**SELECTED EXCERPT**
Also, should any extension headers on an arriving IPv6 outer also be 
copied to be associated with the new outer? If so, which ones, and how 
does the encapsulator know? Do the same rules apply whether using 
transport or network encapsulation?

I have been arguing since about 2009 that, when adding a new IP outer, 
each IP (at least IPv6) extension header should self-describe which 
headers should be copied to the outer on encap. At present RFC2473 lists 
some extension headers that might be copied and says it depends on the 
configuration of the encapsulator. But a hard-coded list precludes 
introduction of any new extension that needs to be copied. And certainly 
it doesn't work for extensions like GUE that don't fit into the original 
mould of what an IPv6 extension looks like. The behaviour needs to be 
somehow self-declared in each header, not in a standard.

It is tough to solve this problem in a way that will work with existing 
tunnels. It needs solving more generally, not just for GUE. However, as 
long as GUE encapsulators address this problem from day-1, GUE presents 
an opportunity to solve the general problem in environments where all 
encapsulations are GUE-based (see my proposed solution in C4.1/ 
"Ensuring certain GUE headers are copied when a GUE packet is tunnelled" 
within my separate email on redesign). Then other encapsulation 
approaches might follow.

*4.5/ **SHOULD adjust MTU?
*

     An operator may set MTU to account for encapsulation overhead
     and reduce the likelihood of fragmentation.

I would expect "SHOULD" here.

You might want to refer to draft-ietf-tram-stun-pmtud for a way to do 
PMTUD with UDP (for STUN, but I think it would be similar for GUE).

**EXERCISES TO COMPLETE**
• a. Rewrite the GUE review, starting with "It is tough" and going on through "approaches might follow.", and swap "tunnels" for "tunnel deployments".
• b. Extend the GUE review with new text that picks up right after its last sentence.

**COLLECTED MATERIAL**
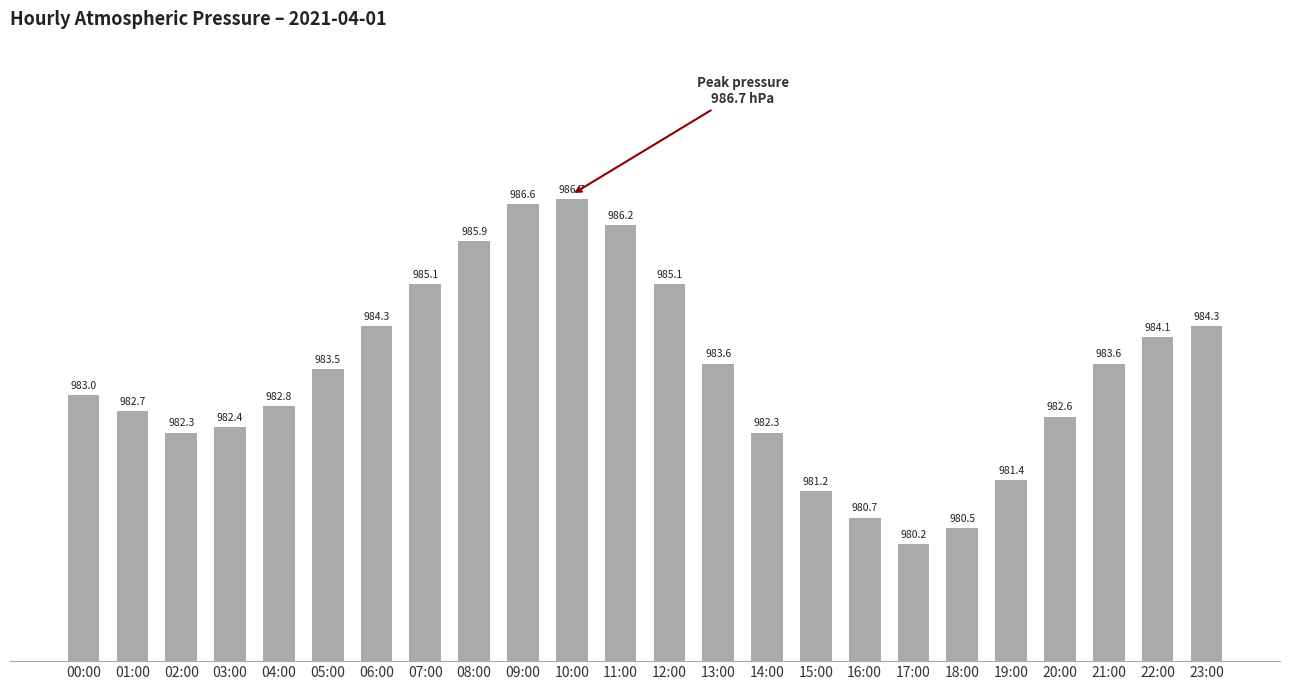

What is the approximate value at 00:00?

983.0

**TASK RESULTS**
• a.
It is tough to solve this problem in a way that will work with existing 
tunnel deployments. It needs solving more generally, not just for GUE. However, as 
long as GUE encapsulators address this problem from day-1, GUE presents 
an opportunity to solve the general problem in environments where all 
encapsulations are GUE-based (see my proposed solution in C4.1/ 
"Ensuring certain GUE headers are copied when a GUE packet is tunnelled" 
within my separate email on redesign). Then other encapsulation 
approaches might follow.

• b.
*
**4.6/ Is orig-proto field necessary in the fragmentation option?*
S4.3 of draft-herbert-gue-extensions-00

Why does the original protocol of a fragmented packet need to be visible 
before reassembly by declaring it in the GUE fragmentation option of 
each fragment? The GUE protocol field will be available once the 
fragments are reassembled, and I can't see why it would be needed before 
that.

It is not good security practice to create multiple fields that are all 
intended to be set to the same value. Even if the implementation uses 
these orig-proto fields before reassembling the fragments, it will still 
have to check that they all match the GUE protocol field when the packet 
has been reassembled. And if any are not the same, it will raise 
security concerns about any action that had previously been taken based 
on an inconsistent value.

*4.7/ Congestion Control: reductio ad absurdum**
*S5.9
I suggest you remove the para about DCCP being appropriate for tunnel 
congestion control. I appreciate you are trying to comply with RFC5405, 
but it is impossible for tunnel specs to do so without looking absurd. 
The more you try, the more it will look like you are the ones that are 
absurd. RFC5405 gives no guidance on how to comply with its requirement 
about congestion control of non-IP traffic across a tunnel... because 
there is no running code for tunnel congestion control, or for a network 
circuit breaker.

It has been suggested in the past that DCCP should be used across 
tunnels. DCCP is intended for a single flow and all the DCCP profiles 
defined so far ensure a DCCP "flow" will consume about as much capacity 
as a TCP flow. If DCCP were to be applied across a GUE tunnel it would 
reduce the rate of the aggregate of all flows across the tunnel to 
roughly the same as a /single/ TCP flow (see the intro of RFC7893 
"Pseudowire Congestion Considerations").

One might imagine that RFC5405 means that a tunnel protocol designer 
would have to detect roughly how many flows a tunnel aggregate consisted 
of at any one time (say N flows) and attempt to design a congestion 
control (e.g. a DCCP profile) to consume roughly as much capacity as N 
TCP flows. However, this would probably cause horror for some in the 
transport area at the thought of the IETF endorsing a congestion control 
that can be N times as greedy as TCP.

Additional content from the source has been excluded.